This page includes some of the topics within education that have piqued my interest during graduate school, action research, or on my own time.

Virtual Reality (VR) Applications in Elementary and Secondary Education

The VR field is expanding quickly into adult educational contexts, e.g. medical training, aircraft maintenance, and professional football practice, but it hasn’t been widely adopted into elementary and secondary schools. It’s likely that more educational uses for VR will be presented to teachers in the near future, especially considering falling costs for headsets and increased performance with each model.

  • What opportunities does VR present for classroom teachers that isn’t possible with other forms of digital media?
  • What developmental considerations should teachers make when developing lessons or choosing content for students to view or interact with in a VR space?

This curiosity comes from my own interest in VR playing games, watching videos, and interacting in social spaces, as well as fun to read research from Virtual Human Interaction Lab at Stanford. This is a great book about the topic that cites research in their lab and beyond.

Developing Racial Literacy and Healthy Racial Identities in Children  

Racial identity development has been studied by many great scholars and has been developed into books for the general public. Books for educators have also been written for creating anti-bias or anti-racist classroom communities. Race, a socially constructed concept with real world implications, is also a shifting concept. Here are a few questions that remain for me about racial identity formation after conducting action research and a literature review in graduate school and continued professional development.

  • How widely are anti-bias or anti-racists practices used in classrooms? Are there factors that help predict their usage, e.g. a teacher’s self-identified or beliefs racial concepts? Administration support?
  • Teachers must know themselves well in order to create space for a welcoming classroom community, i.e. recognizing bias, understanding stereotypes, and creating positive emotional climates. Given the majority of elementary educators in the US are self-identified as white, what percentage of them have healthy racial identities (defined in reference to Helms’ racial identity model)? What role to teacher pre-service programs play in their racial identity development? What role should they play in a
  • Various K-8 racial literacy curriculums have been developed to help students build healthy racial identities.
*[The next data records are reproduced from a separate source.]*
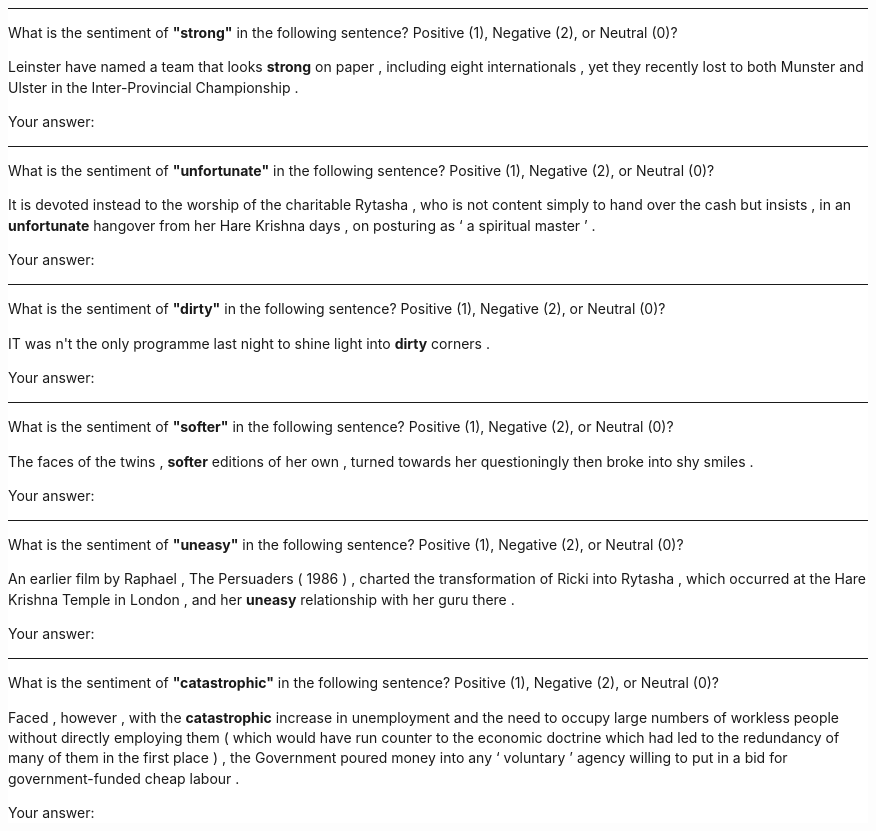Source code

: ----------------
What is the sentiment of **"strong"** in the following sentence? Positive (1), Negative (2), or Neutral (0)?

Leinster have named a team that looks **strong** on paper , including eight internationals , yet they recently lost to both Munster and Ulster in the Inter-Provincial Championship .

Your answer: 

----------------
What is the sentiment of **"unfortunate"** in the following sentence? Positive (1), Negative (2), or Neutral (0)?

It is devoted instead to the worship of the charitable Rytasha , who is not content simply to hand over the cash but insists , in an **unfortunate** hangover from her Hare Krishna days , on posturing as ‘ a spiritual master ’ .

Your answer: 

----------------
What is the sentiment of **"dirty"** in the following sentence? Positive (1), Negative (2), or Neutral (0)?

IT was n't the only programme last night to shine light into **dirty** corners .

Your answer: 

----------------
What is the sentiment of **"softer"** in the following sentence? Positive (1), Negative (2), or Neutral (0)?

The faces of the twins , **softer** editions of her own , turned towards her questioningly then broke into shy smiles .

Your answer: 

----------------
What is the sentiment of **"uneasy"** in the following sentence? Positive (1), Negative (2), or Neutral (0)?

An earlier film by Raphael , The Persuaders ( 1986 ) , charted the transformation of Ricki into Rytasha , which occurred at the Hare Krishna Temple in London , and her **uneasy** relationship with her guru there .

Your answer: 

----------------
What is the sentiment of **"catastrophic"** in the following sentence? Positive (1), Negative (2), or Neutral (0)?

Faced , however , with the **catastrophic** increase in unemployment and the need to occupy large numbers of workless people without directly employing them ( which would have run counter to the economic doctrine which had led to the redundancy of many of them in the first place ) , the Government poured money into any ‘ voluntary ’ agency willing to put in a bid for government-funded cheap labour .

Your answer:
How effective are they? What factors influence their success?

Self-Contained Classroom STEM Education Quality 

Many schools teach STEM or science during regular classroom instructional time, i.e. not a specialist or separate teacher. Yet, many teachers report not feeling comfortable teaching STEM for various self-reported reasons.
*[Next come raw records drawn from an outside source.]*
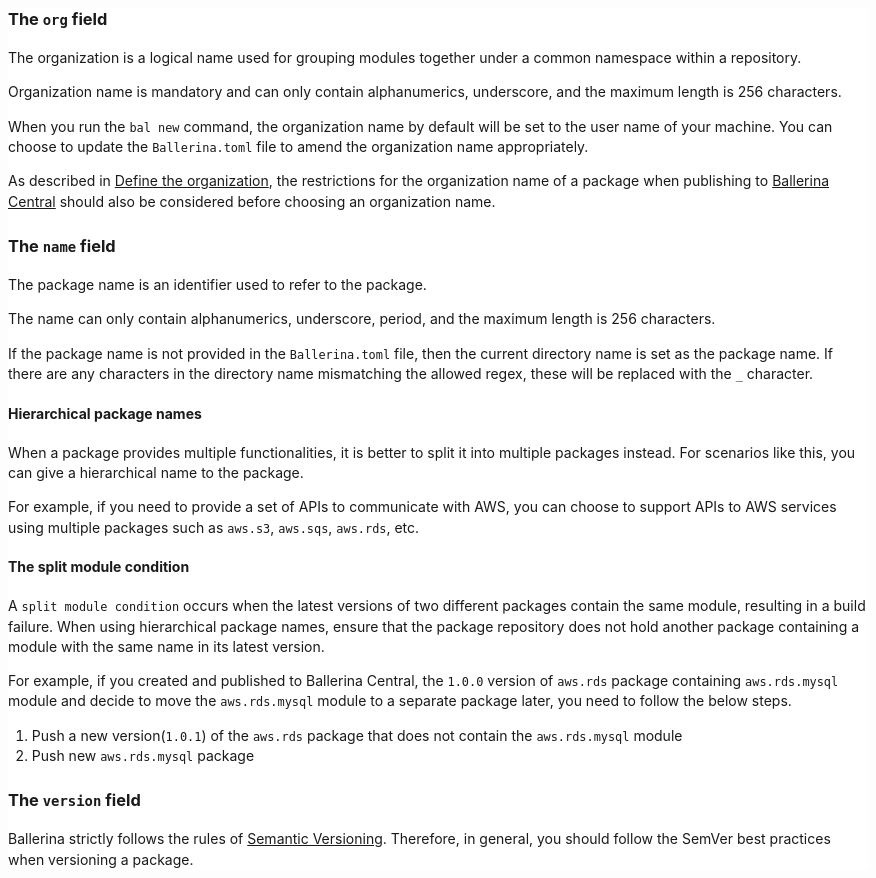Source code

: ### The `org` field

The organization is a logical name used for grouping modules together under a common namespace within a repository. 

Organization name is mandatory and can only contain alphanumerics, underscore, and the maximum length is 256 characters.

When you run the `bal new` command, the organization name by default will be set to the user name of your machine. You can choose to update the `Ballerina.toml` file to amend the organization name appropriately.

As described in [Define the organization](/learn/publish-packages-to-ballerina-central/#define-the-organization), the restrictions for the organization name of a package when publishing to <a href="https://central.ballerina.io/" target="_blank">Ballerina Central</a> should also be considered before choosing an organization name.


### The `name` field

The package name is an identifier used to refer to the package.

The name can only contain alphanumerics, underscore, period, and the maximum length is 256 characters.

If the package name is not provided in the `Ballerina.toml` file, then the current directory name is set as the package name. If there are any characters in the directory name mismatching the allowed regex, these will be replaced with the `_` character.

#### Hierarchical package names

When a package provides multiple functionalities, it is better to split it into multiple packages instead.  For scenarios like this, you can give a hierarchical name to the package.

For example, if you need to provide a set of APIs to communicate with AWS, you can choose to support APIs to AWS services using multiple packages such as `aws.s3`, `aws.sqs`, `aws.rds`, etc.

#### The split module condition

A `split module condition` occurs when the latest versions of two different packages contain the same module, resulting in a build failure. When using hierarchical package names, ensure that the package repository does not hold another package containing a module with the same name in its latest version.

For example, if you created and published to Ballerina Central, the `1.0.0` version of `aws.rds` package containing `aws.rds.mysql` module
and decide to move the `aws.rds.mysql` module to a separate package later, you need to follow the below steps.

1. Push a new version(`1.0.1`) of the `aws.rds` package that does not contain the `aws.rds.mysql` module
2. Push new `aws.rds.mysql` package

### The `version` field

Ballerina strictly follows the rules of <a href="https://semver.org/" target="_blank">Semantic Versioning</a>. Therefore, in general, you should follow the SemVer best practices when versioning a package.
  • Do these feelings influence the quality of their instruction? If so, what interventions are available for administrators? What role do pre-service programs play?
  • Does this belief hold true for increasingly popular computer science instruction vs. classical science programs, i.e. coding apps vs. plant growing conditions experiments?
  • How do community institutions and events influence the quality of classroom STEM instruction, e.g. local science museums, colleges with pre-service teacher programs, or science fairs?

Ecologies of Activism and Methods of Political Participation in Elementary Education

Political education in elementary education focuses on the structure of US government, the creation of legislation, and US history. This typically includes the Civil Rights Movement, showcasing heroes such as MLK, Jr., Rosa Parks, and Ruby Bridges.
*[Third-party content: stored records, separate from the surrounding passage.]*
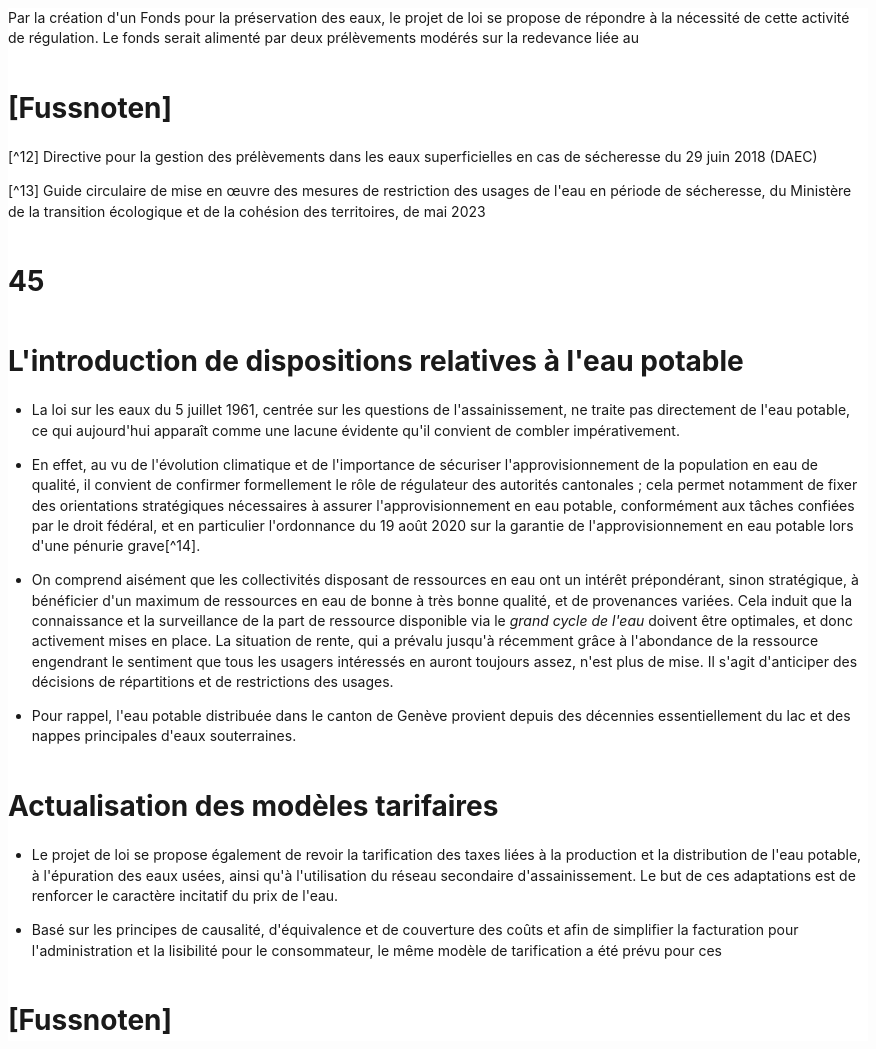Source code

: Par la création d'un Fonds pour la préservation des eaux, le projet de loi se propose de répondre à la nécessité de cette activité de régulation. Le fonds serait alimenté par deux prélèvements modérés sur la redevance liée au

# [Fussnoten]

[^12] Directive pour la gestion des prélèvements dans les eaux superficielles en cas de sécheresse du 29 juin 2018 (DAEC)

[^13] Guide circulaire de mise en œuvre des mesures de restriction des usages de l'eau en période de sécheresse, du Ministère de la transition écologique et de la cohésion des territoires, de mai 2023

45
=================
# L'introduction de dispositions relatives à l'eau potable

- La loi sur les eaux du 5 juillet 1961, centrée sur les questions de l'assainissement, ne traite pas directement de l'eau potable, ce qui aujourd'hui apparaît comme une lacune évidente qu'il convient de combler impérativement.

- En effet, au vu de l'évolution climatique et de l'importance de sécuriser l'approvisionnement de la population en eau de qualité, il convient de confirmer formellement le rôle de régulateur des autorités cantonales ; cela permet notamment de fixer des orientations stratégiques nécessaires à assurer l'approvisionnement en eau potable, conformément aux tâches confiées par le droit fédéral, et en particulier l'ordonnance du 19 août 2020 sur la garantie de l'approvisionnement en eau potable lors d'une pénurie grave[^14].

- On comprend aisément que les collectivités disposant de ressources en eau ont un intérêt prépondérant, sinon stratégique, à bénéficier d'un maximum de ressources en eau de bonne à très bonne qualité, et de provenances variées. Cela induit que la connaissance et la surveillance de la part de ressource disponible via le *grand cycle de l'eau* doivent être optimales, et donc activement mises en place. La situation de rente, qui a prévalu jusqu'à récemment grâce à l'abondance de la ressource engendrant le sentiment que tous les usagers intéressés en auront toujours assez, n'est plus de mise. Il s'agit d'anticiper des décisions de répartitions et de restrictions des usages.

- Pour rappel, l'eau potable distribuée dans le canton de Genève provient depuis des décennies essentiellement du lac et des nappes principales d'eaux souterraines.

# Actualisation des modèles tarifaires

- Le projet de loi se propose également de revoir la tarification des taxes liées à la production et la distribution de l'eau potable, à l'épuration des eaux usées, ainsi qu'à l'utilisation du réseau secondaire d'assainissement. Le but de ces adaptations est de renforcer le caractère incitatif du prix de l'eau.

- Basé sur les principes de causalité, d'équivalence et de couverture des coûts et afin de simplifier la facturation pour l'administration et la lisibilité pour le consommateur, le même modèle de tarification a été prévu pour ces

# [Fussnoten]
  • How does the presentation of the Civil Rights Movement shapes student concepts about activism, such as when and how it should be used, different tactics (marches, sit-ins, etc.), who it’s meant to participate, and expectations for results?
  • What are students’ impressions of and experiences with activism in elementary (or secondary) education?  How are these different when focused on historical movements, such as the Civil Rights Movement, versus present-day movements, like Black Lives Matter?  How do various factors, like teachers’ and administrators’ experiences, impressions, and support, as well as school culture affect these outcomes?
  • Voting is often seen as the most critical form of political participation in the US. What are student impressions of political participation outside of voting? In what ways do schools teach community organizing skills (or activism more broadly) as a means of political participation?  What opportunities exist to practice these skills in a safe and challenging manner that are developmentally appropriate and effective for instructional needs? How can they feel authentically connected to current curricular standards?